Testo citato:
L'accoglienza e il rispetto della dignità dei migranti ribadite nel documento conclusivo
del Congresso mondiale della Pastorale per i Migranti
“La Chiesa deve aprire le braccia a tutti i migranti, qualunque sia la loro età, il
loro credo o la convinzione”. E’ una delle conclusioni contenute nel documento finale
del sesto Congresso Mondiale della Pastorale per i Migranti e i Rifugiati, che si
è tenuto dal 9 al 12 novembre 2009 in Vaticano. Il testo ribadisce la necessità di
porre come priorità nell’affrontare questa “sfida pluridimensionale” la centralità
della persona e la sua dignità. Ce ne parla Benedetta Capelli:
“Un segno
dei tempi” così viene definito il fenomeno della migrazione che “influenza profondamente
– si legge nel documento – le nostre società”. Analizzandone le conseguenze drammatiche,
si evidenzia come la “ricerca di modelli migliori di accompagnamento per gli immigrati”
passino attraverso una ridefinizione della società, chiamata a porre come prioritaria
la centralità della persona e la sua dignità. Attraverso questa nuova prospettiva
si può intravedere “una vera speranza”, anche se la migrazione, essendo “una sfida
pluridimensionale”, indica che “i temi della sicurezza e della paura sociale possono
facilmente portare a un aumento della discriminazione”, “del razzismo”, della “criminalizzazione
dei migranti”. Elementi che mettono la società del 21.mo secolo di fronte al “traffico
di esseri umani”, ai “falsi matrimoni” a “nuove forme di schiavitù”. Una “sofferenza
umana” fatta di respingimenti, di “detenzione arbitraria” e a volte anche di “tortura
nei campi di accoglienza”. “È chiaro – si legge nel documento - che un atteggiamento
difensivo e politiche migratorie restrittive dividono e distruggono le famiglie” e
“che i disordini sociali tra i migranti sono causati pure dall’ingiustizia sociale”. “In
evidente contrasto con gli atteggiamenti restrittivi – prosegue il testo – le economie
mondiali hanno bisogno in genere di una maggiore mobilità umana” e pertanto il documento
esorta a promuovere questo aspetto. Inoltre, “per la Chiesa il macrofenomeno delle
migrazioni è una questione pastorale prioritaria”: può aiutare i migranti a mantenere
la loro cultura e far sì che il Paese ospitante si apra alla cultura del Paese d’origine
degli stessi migranti. In questo contesto, nuovo slancio può arrivare dall’Istruzione
Erga Migrantes Caritas Christi, “pietra miliare per quanto riguarda la ‘categorizzazione’
dei migranti”, che contribuisce a “rafforzare i meccanismi di coordinamento pastorale
nazionali e diocesani”. Il Pontificio Consiglio della Pastorale per i Migranti e gli
Itineranti segnala anche la “corresponsabilità e comunione tra Chiese di origine e
Chiese di accoglienza”, che hanno permesso una migliore comprensione del fenomeno
migratorio e hanno suggerito misure concrete per la stessa pastorale. Invitando a
guardare agli immigrati come “protagonisti del loro futuro”, sia nei Paesi d’arrivo
che in quelli di partenza, il documento raccomanda il rafforzamento delle strutture
ecclesiali attraverso una maggiore collaborazione, per meglio proteggere le comunità
locali e gli stessi migranti. Una particolare preoccupazione
viene espressa per i bambini rimasti nei Paesi d’origine che “pagano un prezzo molto
elevato” per la separazione delle famiglie; un trauma che può mettere in pericolo
la loro educazione e la società di domani. La Chiesa è quindi chiamata ad un ruolo
di mediazione, di sostegno sotto ogni punto di vista, e di vigilanza di fronte alla
violazione dei diritti umani. “Trasformando la Chiesa in un punto di incontro, soprattutto
per i giovani migranti, si può neutralizzare - prosegue il doccumento - l’effetto
negativo della secolarizzazione, contribuendo così a trasformare la migrazione in
opportunità per l’evangelizzazione, nel pieno rispetto della scelta di ciascuno”.

Dati forniti:
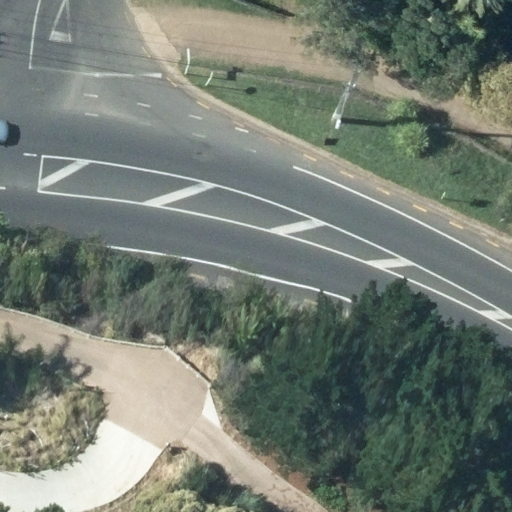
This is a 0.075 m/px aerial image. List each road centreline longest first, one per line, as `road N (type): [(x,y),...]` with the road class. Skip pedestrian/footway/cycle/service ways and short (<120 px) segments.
road 1 (secondary): [(511,326),(337,239),(230,201),(88,171),(4,163)]
road 2 (tertiary): [(4,163),(14,78),(39,0)]
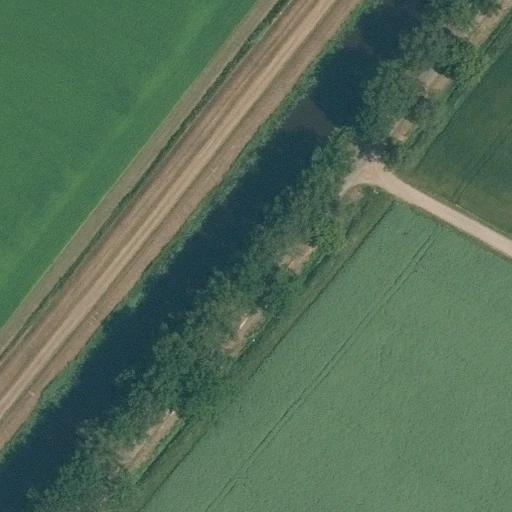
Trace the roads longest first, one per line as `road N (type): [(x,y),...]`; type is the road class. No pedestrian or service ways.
road 1 (unclassified): [(67,511),(486,0)]
road 2 (track): [(0,405),(321,0)]
road 3 (track): [(353,164),(511,251)]
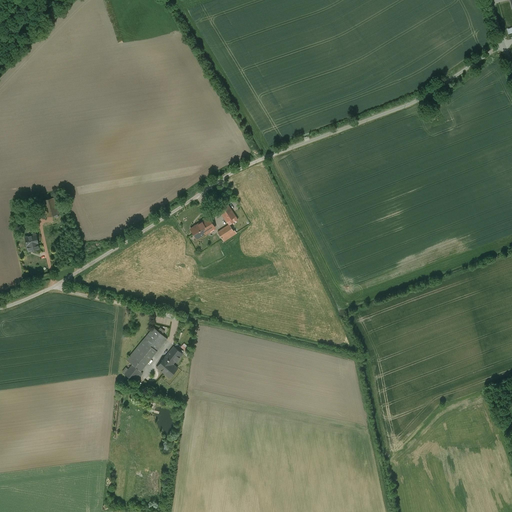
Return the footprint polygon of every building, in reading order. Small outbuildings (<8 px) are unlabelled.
[(54,197),(42,200),(47,217),(58,214),(54,197)] [(30,198),(22,200),(26,215),(34,213),(30,198)] [(237,218),(228,205),(220,210),(229,223),(237,218)] [(208,217),(191,229),(197,239),(215,227),(208,217)] [(228,224),(217,232),(222,239),(233,231),(228,224)] [(36,234),(25,237),(27,245),(33,244),(38,243),(36,234)] [(167,339),(153,327),(143,340),(149,344),(157,351),(167,339)] [(143,340),(127,360),(132,364),(149,344),(143,340)] [(149,344),(132,364),(141,371),(157,351),(149,344)] [(174,346),(157,367),(169,378),(177,368),(173,364),(177,359),(178,360),(183,354),(174,346)] [(129,369),(125,374),(133,381),(141,371),(132,364),(129,369)]
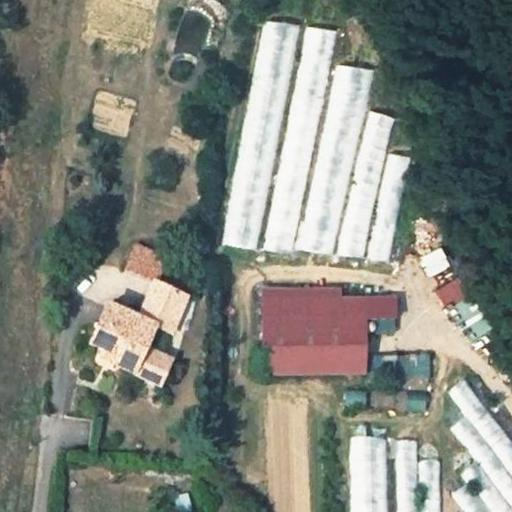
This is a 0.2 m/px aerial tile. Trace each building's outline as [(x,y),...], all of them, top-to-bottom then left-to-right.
[(225,242),(296,254),(335,28),(302,22),(302,25),(264,18),(225,242)] [(301,247),(391,263),(411,155),(388,151),(395,115),(367,110),(374,68),(335,61),(301,247)] [(113,301),(95,340),(123,353),(119,362),(134,369),(146,341),(157,318),(178,328),(192,296),(156,280),(140,314),(113,301)] [(471,290),(447,306),(472,343),(497,326),(471,290)] [(396,295),(266,297),(266,318),(367,317),(397,317),(396,295)] [(367,317),(266,318),(267,372),(367,371),(367,317)] [(146,341),(134,369),(161,381),(174,353),(146,341)] [(430,355),(383,356),(383,382),(430,381),(430,355)] [(511,511),(511,439),(469,378),(448,393),(466,418),(451,429),(476,465),(445,487),(461,510),(458,511),(511,511)] [(349,511),(387,511),(387,438),(349,438),(349,511)] [(418,442),(396,442),(396,511),(440,511),(440,461),(418,461),(418,442)]
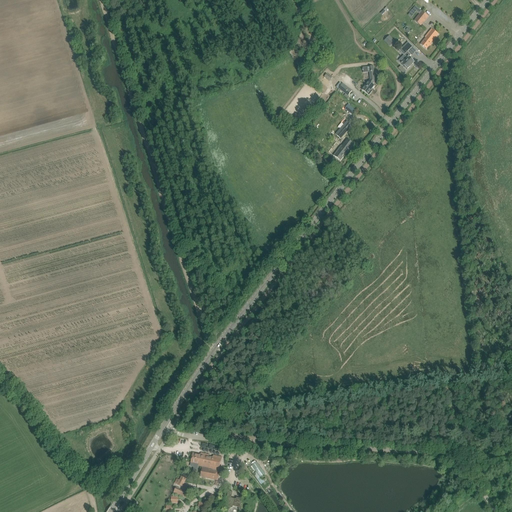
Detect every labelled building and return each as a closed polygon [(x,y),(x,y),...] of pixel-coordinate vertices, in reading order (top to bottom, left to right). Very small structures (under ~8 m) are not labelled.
[(421,26),(428,16),(422,11),(415,21),(421,26)] [(438,34),(435,31),(432,29),(425,37),(426,38),(421,45),(426,49),(438,34)] [(394,42),(389,37),(385,41),(390,46),(394,42)] [(412,47),(407,42),(398,50),(406,58),(401,63),(407,69),(414,62),(406,53),(412,47)] [(362,90),(369,95),(372,91),(371,90),(375,86),(372,84),(375,81),(374,71),(369,71),(370,80),(362,90)] [(352,91),(343,83),(339,88),(348,96),(352,91)] [(340,139),(352,125),(347,121),(335,134),(340,139)] [(353,144),(347,139),(342,146),(342,145),(334,155),(340,161),(353,144)] [(193,453),(191,462),(199,464),(198,466),(202,467),(219,470),(222,457),(213,456),(213,458),(209,457),(209,455),(205,454),(205,456),(193,453)] [(251,466),(256,472),(253,474),(261,485),(264,482),(261,478),(264,477),(263,476),(266,474),(257,462),(256,462),(255,461),(251,463),(253,465),(251,466)] [(202,468),(200,477),(217,480),(219,471),(202,468)] [(174,483),(183,487),(187,478),(181,476),(179,480),(176,478),(174,483)] [(186,492),(176,487),(173,493),(184,498),(186,492)] [(226,496),(224,507),(230,508),(232,507),(232,506),(239,507),(239,509),(239,511),(240,511),(242,511),(244,511),(248,502),(243,501),(240,500),(240,498),(236,497),(236,499),(231,497),(226,496)]
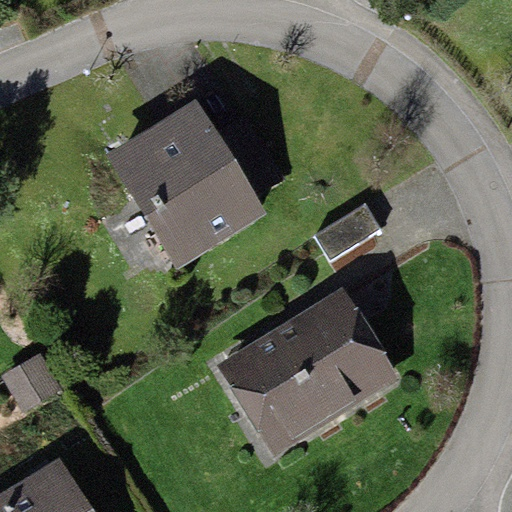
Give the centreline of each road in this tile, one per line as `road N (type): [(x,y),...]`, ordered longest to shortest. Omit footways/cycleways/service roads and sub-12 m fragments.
road 1 (residential): [(295,30),(365,63),(446,132),(478,196),(502,290),(499,364),(478,461),(446,511)]
road 2 (residential): [(0,85),(179,13),(232,14),(295,30)]
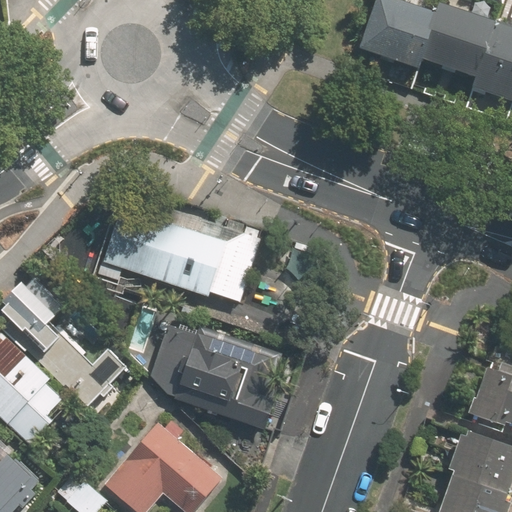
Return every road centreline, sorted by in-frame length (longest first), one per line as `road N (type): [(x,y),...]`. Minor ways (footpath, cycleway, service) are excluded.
road 1 (residential): [(321,511),(427,207)]
road 2 (secondary): [(427,207),(262,159),(157,107)]
road 3 (secondary): [(193,61),(248,108),(427,207)]
road 4 (secondary): [(118,110),(0,173)]
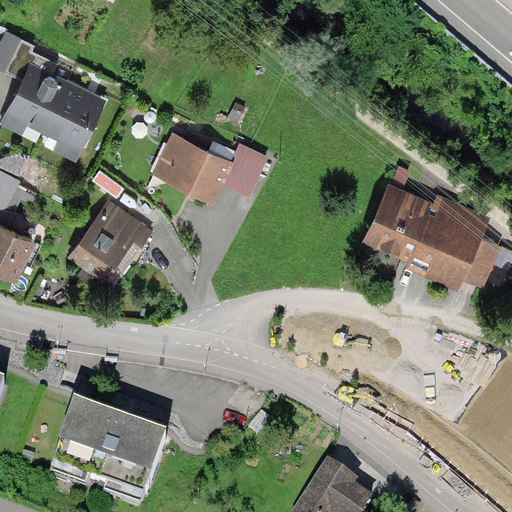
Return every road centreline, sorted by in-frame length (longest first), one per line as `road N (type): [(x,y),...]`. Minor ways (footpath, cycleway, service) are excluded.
road 1 (unclassified): [(0,311),(216,347),(259,362),(325,393),(473,511)]
road 2 (track): [(214,0),(511,231)]
road 3 (track): [(216,347),(227,325),(284,297),(397,306),(511,341)]
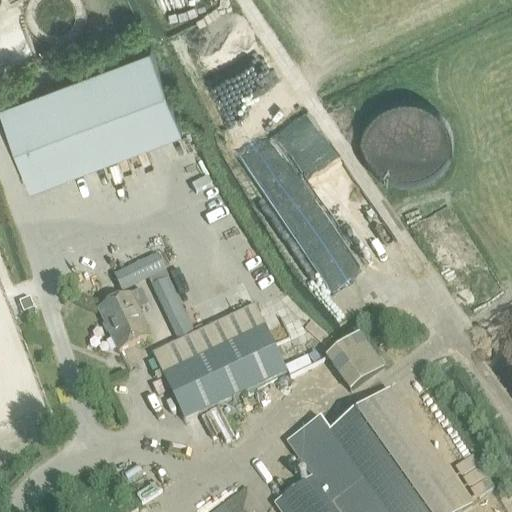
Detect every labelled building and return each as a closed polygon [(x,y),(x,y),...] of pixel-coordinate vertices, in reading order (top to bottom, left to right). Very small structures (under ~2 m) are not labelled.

Esercizio scritto:
Riassumi in tre frasi il testo sul documento finale del Congresso mondiale della Pastorale per i Migranti.

Risposta all'esercizio:
Il documento finale del sesto Congresso mondiale della Pastorale per i Migranti e i Rifugiati, tenuto in Vaticano dal 9 al 12 novembre 2009, chiede alla Chiesa di accogliere tutti i migranti e di porre come priorità la centralità della persona e la sua dignità. Il testo avverte che i temi della sicurezza e della paura sociale possono portare a discriminazione, razzismo e criminalizzazione dei migranti, e afferma che le politiche migratorie restrittive dividono e distruggono le famiglie. Raccomanda quindi di rafforzare le strutture ecclesiali con una maggiore collaborazione, esprime preoccupazione per i bambini rimasti nei Paesi d'origine e chiama la Chiesa a un ruolo di mediazione, sostegno e vigilanza contro la violazione dei diritti umani.